At the urging of the National Academy of Sciences and others, the Census Bureau in 2010 began calculating a Supplemental Poverty Measure as a way to create a more nuanced picture of poverty in America. The Census Bureau recommends using three years of data to compensate for small sample sizes in some states, so this is the first time the supplemental rates are statistically valid for comparing states.
Nationally, the supplemental poverty rate in 2012 was only a single percentage point higher than the regular rate—16 percent as opposed to 15 percent. But in 41 states, there was a significant difference between the 2010-2012 averages of the two measures.
For example, under the supplemental measure, California has a three-year average poverty rate of 23.8 percent, compared to its three-year average official rate of 16.5 percent. By comparison, Kentucky's supplemental three-year average is 13.6 percent, compared to its three-year average official rate of 17.4 percent.
The wide disparity in housing costs between states and regions is the main reason why a family with the same income may feel poor in one place but not in another. For example, in 2012 the supplemental poverty threshold for a family of four living outside a metropolitan area in Kentucky was $18,000. The threshold for the same family living in the San Francisco/San Jose metropolitan area of California—one of the most expensive housing markets in the country—was $35,500. Nationally, the official federal poverty threshold for a family of four is $23,283.
Differences in states' tax and public assistance policies also play a role, according to Trudi Renwick, chief of the Census Bureau's Poverty Statistics Branch. The supplemental measure takes into account state and local taxes, and how generous a state is distributing housing and energy assistance. State policy also influences participation rates in federally funded programs such as the Supplemental Nutrition Assistance Program, known as food stamps.

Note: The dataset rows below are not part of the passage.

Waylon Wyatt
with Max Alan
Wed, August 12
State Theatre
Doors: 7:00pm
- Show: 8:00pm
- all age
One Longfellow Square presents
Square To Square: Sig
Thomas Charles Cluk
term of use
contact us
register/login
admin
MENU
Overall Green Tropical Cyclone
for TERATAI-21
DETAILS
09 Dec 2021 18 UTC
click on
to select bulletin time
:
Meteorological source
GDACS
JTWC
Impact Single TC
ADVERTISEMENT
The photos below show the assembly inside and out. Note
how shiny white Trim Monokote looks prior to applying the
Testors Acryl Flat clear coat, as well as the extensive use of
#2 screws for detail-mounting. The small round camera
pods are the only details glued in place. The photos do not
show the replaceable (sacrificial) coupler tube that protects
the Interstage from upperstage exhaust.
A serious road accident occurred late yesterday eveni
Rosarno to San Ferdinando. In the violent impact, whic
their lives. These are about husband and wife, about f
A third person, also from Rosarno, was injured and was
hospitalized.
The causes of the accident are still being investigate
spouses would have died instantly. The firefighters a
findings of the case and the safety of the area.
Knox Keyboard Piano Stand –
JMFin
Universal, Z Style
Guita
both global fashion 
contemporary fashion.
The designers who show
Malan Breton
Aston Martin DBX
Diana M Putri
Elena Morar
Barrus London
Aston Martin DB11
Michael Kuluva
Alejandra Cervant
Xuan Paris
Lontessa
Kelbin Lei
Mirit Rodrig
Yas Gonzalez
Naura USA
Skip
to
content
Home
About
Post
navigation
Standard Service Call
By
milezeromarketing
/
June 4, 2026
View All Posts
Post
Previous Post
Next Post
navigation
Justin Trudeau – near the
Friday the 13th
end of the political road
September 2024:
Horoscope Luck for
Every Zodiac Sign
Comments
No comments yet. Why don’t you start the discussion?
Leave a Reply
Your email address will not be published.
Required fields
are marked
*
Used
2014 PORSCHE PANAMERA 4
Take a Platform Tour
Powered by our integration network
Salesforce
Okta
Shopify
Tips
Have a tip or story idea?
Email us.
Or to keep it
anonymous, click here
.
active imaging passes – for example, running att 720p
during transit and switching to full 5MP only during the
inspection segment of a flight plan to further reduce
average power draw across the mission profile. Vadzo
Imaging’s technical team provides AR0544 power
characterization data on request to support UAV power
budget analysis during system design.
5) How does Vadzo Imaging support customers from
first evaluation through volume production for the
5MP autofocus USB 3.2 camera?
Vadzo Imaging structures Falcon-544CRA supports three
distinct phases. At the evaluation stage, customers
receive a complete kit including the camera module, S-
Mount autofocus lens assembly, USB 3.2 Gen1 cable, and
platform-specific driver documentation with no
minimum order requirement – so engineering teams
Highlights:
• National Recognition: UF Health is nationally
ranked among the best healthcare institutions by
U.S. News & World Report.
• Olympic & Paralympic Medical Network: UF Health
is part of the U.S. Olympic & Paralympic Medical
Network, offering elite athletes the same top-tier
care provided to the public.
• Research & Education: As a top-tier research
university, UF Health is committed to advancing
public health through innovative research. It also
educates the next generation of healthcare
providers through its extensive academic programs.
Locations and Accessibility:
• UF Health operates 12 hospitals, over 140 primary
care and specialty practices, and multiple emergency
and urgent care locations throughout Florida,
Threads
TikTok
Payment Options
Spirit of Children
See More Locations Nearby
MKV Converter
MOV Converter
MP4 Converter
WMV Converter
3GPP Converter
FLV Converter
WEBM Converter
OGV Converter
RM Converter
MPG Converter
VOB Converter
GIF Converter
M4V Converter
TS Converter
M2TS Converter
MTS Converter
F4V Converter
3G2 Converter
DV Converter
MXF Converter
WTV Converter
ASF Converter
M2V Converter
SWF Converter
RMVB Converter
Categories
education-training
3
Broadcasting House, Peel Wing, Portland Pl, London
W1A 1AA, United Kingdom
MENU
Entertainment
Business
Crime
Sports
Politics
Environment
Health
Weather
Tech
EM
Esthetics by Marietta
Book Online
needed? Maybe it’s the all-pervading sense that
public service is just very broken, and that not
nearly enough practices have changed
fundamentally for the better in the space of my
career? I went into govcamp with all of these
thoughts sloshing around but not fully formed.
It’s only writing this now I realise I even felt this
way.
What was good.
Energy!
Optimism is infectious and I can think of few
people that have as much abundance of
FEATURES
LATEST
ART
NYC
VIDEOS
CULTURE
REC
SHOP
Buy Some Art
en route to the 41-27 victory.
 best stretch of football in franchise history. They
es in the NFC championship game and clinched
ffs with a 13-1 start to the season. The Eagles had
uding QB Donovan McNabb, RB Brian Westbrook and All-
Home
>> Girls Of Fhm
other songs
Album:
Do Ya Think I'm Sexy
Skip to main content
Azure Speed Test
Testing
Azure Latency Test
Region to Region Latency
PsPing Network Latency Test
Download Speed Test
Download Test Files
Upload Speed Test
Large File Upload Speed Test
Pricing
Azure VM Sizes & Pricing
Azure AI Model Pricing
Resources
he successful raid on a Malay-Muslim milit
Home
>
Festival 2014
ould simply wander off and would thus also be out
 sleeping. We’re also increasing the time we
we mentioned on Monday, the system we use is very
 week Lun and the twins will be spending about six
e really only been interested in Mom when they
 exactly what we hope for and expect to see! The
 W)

Using the average of 2010-2012 data, the supplemental poverty rates were higher than the official poverty rates in California, Colorado, Connecticut, Florida, Hawaii, Illinois, Maryland, Massachusetts, Nevada, New Hampshire, New Jersey, New York, Washington, D.C., and Virginia.
In 28 states, supplemental rates were lower than the official statewide poverty rates. The states were Alabama, Arkansas, Idaho, Indiana, Iowa, Kansas, Kentucky, Louisiana, Maine, Michigan, Minnesota, Mississippi, Missouri, Montana, Nebraska, New Mexico, North Carolina, North Dakota, Ohio, Oklahoma, South Carolina, South Dakota, Tennessee, Texas, Vermont, West Virginia, Wisconsin and Wyoming.
In the remaining nine states, the differences between official poverty and the supplemental rate were not statistically significant.